Schröder: Die Zeugnisse sind, sagen wir mal nicht gerade üppig. Aber aus dem Arbeitskreis heraus kam viel Unterstützung, besonders von Norbert Klein und Gerard Menet. Und wir sind auf interessante Sachen gestoßen. Wir haben zum Beispiel zwei Friederike-Stuben im Ort, eine im »Riedhof« und eine im ehemaligen Gasthaus »Krone«. Letzteres ist schon seit Jahrzehnten nicht mehr auf. Aber in der Stube findet sich verschiedenes Bildmaterial. Wir haben das Gespräch mit den Besitzern gesucht und dürfen nun sämtliche Bilder bei uns aufhängen.
In der Einladung zur Ausstellung ist auch von »E alder Missner« die Rede. Was hat es damit auf sich?

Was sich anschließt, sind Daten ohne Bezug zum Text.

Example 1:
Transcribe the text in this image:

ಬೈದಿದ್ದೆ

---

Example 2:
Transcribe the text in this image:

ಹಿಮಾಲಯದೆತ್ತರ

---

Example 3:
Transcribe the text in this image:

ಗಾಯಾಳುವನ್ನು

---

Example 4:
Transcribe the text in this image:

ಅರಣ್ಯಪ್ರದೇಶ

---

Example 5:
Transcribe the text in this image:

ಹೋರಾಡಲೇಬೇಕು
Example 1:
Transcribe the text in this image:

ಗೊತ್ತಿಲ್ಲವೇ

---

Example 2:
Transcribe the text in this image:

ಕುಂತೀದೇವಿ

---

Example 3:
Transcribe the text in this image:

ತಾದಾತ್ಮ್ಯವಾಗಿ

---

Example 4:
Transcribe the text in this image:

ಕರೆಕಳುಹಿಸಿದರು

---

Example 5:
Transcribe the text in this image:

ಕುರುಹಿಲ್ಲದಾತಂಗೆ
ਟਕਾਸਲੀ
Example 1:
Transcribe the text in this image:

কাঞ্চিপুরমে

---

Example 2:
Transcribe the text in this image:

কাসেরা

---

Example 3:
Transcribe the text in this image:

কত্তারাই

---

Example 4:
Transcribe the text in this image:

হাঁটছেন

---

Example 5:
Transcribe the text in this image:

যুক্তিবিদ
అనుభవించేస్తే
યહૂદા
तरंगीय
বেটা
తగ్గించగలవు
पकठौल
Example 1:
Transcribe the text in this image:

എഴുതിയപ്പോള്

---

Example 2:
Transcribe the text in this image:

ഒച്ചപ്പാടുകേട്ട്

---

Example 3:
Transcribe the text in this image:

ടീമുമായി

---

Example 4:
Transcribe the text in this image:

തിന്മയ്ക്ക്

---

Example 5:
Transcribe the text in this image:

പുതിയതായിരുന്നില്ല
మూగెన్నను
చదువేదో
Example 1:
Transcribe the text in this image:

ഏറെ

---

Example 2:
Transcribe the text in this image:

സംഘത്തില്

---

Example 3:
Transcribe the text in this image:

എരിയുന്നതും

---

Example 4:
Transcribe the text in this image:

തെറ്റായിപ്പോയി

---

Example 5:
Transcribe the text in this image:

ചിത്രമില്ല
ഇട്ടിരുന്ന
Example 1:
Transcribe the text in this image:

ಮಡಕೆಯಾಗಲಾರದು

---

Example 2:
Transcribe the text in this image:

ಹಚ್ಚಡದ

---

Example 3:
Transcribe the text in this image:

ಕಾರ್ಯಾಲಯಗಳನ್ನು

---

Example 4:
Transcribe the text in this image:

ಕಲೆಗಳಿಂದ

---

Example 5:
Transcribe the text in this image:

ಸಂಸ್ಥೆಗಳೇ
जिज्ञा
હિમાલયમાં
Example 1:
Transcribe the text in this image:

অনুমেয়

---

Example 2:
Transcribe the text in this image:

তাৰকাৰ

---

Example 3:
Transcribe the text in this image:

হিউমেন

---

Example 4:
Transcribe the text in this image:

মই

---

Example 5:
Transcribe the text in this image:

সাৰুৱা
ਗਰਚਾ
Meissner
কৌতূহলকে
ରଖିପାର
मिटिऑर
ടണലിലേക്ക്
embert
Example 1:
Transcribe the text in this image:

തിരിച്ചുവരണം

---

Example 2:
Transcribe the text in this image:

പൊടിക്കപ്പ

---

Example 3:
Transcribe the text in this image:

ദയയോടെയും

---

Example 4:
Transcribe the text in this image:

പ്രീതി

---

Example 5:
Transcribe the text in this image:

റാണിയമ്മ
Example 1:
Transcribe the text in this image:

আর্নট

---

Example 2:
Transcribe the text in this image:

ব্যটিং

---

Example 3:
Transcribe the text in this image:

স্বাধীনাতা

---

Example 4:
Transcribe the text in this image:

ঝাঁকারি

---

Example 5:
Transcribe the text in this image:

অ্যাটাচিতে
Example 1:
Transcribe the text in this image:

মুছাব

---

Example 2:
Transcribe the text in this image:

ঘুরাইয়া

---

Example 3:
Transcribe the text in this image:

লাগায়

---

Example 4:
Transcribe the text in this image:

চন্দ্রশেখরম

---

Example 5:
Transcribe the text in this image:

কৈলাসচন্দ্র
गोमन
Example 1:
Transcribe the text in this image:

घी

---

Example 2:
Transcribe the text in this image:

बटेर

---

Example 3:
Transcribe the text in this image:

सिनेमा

Schröder: Es gab einen anonymen Brief an die Gemeinde, adressiert an den Bürgermeister und den Arbeitskreis. Da hatte sich jemand Gedanken gemacht, als er in der Zeitung las, dass wir Interessierte für das Mitwirken im Arbeitskreis suchen. Er hat sich hingesetzt und spontan einen Brief an Friederike verfasst. So schrieb es uns das wenigstens. Am Schluss heißt es »freundlichst E alder Missner«. Den Brief möchte ich vorlesen. Aber ich habe keine Ahnung, von wem er kommt.

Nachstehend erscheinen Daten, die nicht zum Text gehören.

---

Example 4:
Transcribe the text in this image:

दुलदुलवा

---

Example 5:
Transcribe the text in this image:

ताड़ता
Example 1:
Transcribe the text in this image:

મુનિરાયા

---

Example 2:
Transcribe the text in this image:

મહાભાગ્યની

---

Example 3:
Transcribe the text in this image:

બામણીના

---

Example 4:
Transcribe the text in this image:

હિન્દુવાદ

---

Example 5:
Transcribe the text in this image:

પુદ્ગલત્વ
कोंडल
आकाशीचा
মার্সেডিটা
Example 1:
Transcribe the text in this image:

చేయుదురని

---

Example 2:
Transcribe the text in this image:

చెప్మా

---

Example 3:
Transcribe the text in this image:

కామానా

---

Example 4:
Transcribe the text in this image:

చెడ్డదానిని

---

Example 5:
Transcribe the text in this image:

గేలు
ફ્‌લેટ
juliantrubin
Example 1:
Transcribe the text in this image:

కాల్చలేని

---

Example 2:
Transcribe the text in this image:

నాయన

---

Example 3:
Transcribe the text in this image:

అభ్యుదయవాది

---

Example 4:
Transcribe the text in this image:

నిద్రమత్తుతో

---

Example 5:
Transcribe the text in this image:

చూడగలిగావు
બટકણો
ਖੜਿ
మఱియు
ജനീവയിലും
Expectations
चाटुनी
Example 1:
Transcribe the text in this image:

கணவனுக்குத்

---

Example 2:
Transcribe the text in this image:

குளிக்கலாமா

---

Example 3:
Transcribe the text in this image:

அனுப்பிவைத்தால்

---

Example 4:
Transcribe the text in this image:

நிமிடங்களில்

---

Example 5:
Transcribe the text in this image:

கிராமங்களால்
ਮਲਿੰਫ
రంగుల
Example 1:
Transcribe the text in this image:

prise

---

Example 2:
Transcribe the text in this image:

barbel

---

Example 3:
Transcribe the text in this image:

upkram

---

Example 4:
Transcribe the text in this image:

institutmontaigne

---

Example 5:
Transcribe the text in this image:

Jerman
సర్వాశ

Warum sollten sich Menschen aus Meißenheim und vielleicht auch dem Umland für Friederike Brion interessieren?
Schröder: Weil Friederike diejenige war, die Goethe wieder zum Dichten inspiriert hat. Deshalb haben wir ganz viel Literatur bekommen.
Veranstaltungen
Donnerstag, 21. März: 19 Uhr Eröffnung der Dauerausstellung »Friederike Brion« im Rathaus Meißenheim.Mittwoch, 3. April: 15 Uhr Gedenkfeier mit Kindern am Grabmal, Barockkirche Meißenheim. 19 Uhr VHS-Vortrag »Das Leben der Friederike Brion« von Norbert Klein im Rathaus Meißenheim.Samstag, 6. April: 15 Uhr zweisprachige Führung durch Sessenheim auf den Spuren von Friederike und Goethe, Treffpunkt Gasthof »Ochsen« (Auberge au boeuf«).Sonntag, 7. April: 10.15 Uhr Festgottesdienst mit Kirchen- und Posaunenchor sowie Ansprache am Grabmal mit Kranzniederlegung.Freitag, 26. April: 20 Uhr »Ach Wolfgang...« Live-Hörspiel des SWR, Studio Freiburg, im Eventhaus »Sonne« Meißenheim.Freitag, 9. August/Samstag, 12. Oktober: 19 / 14.30 Uhr Kirchenführung mit Werner Stielau.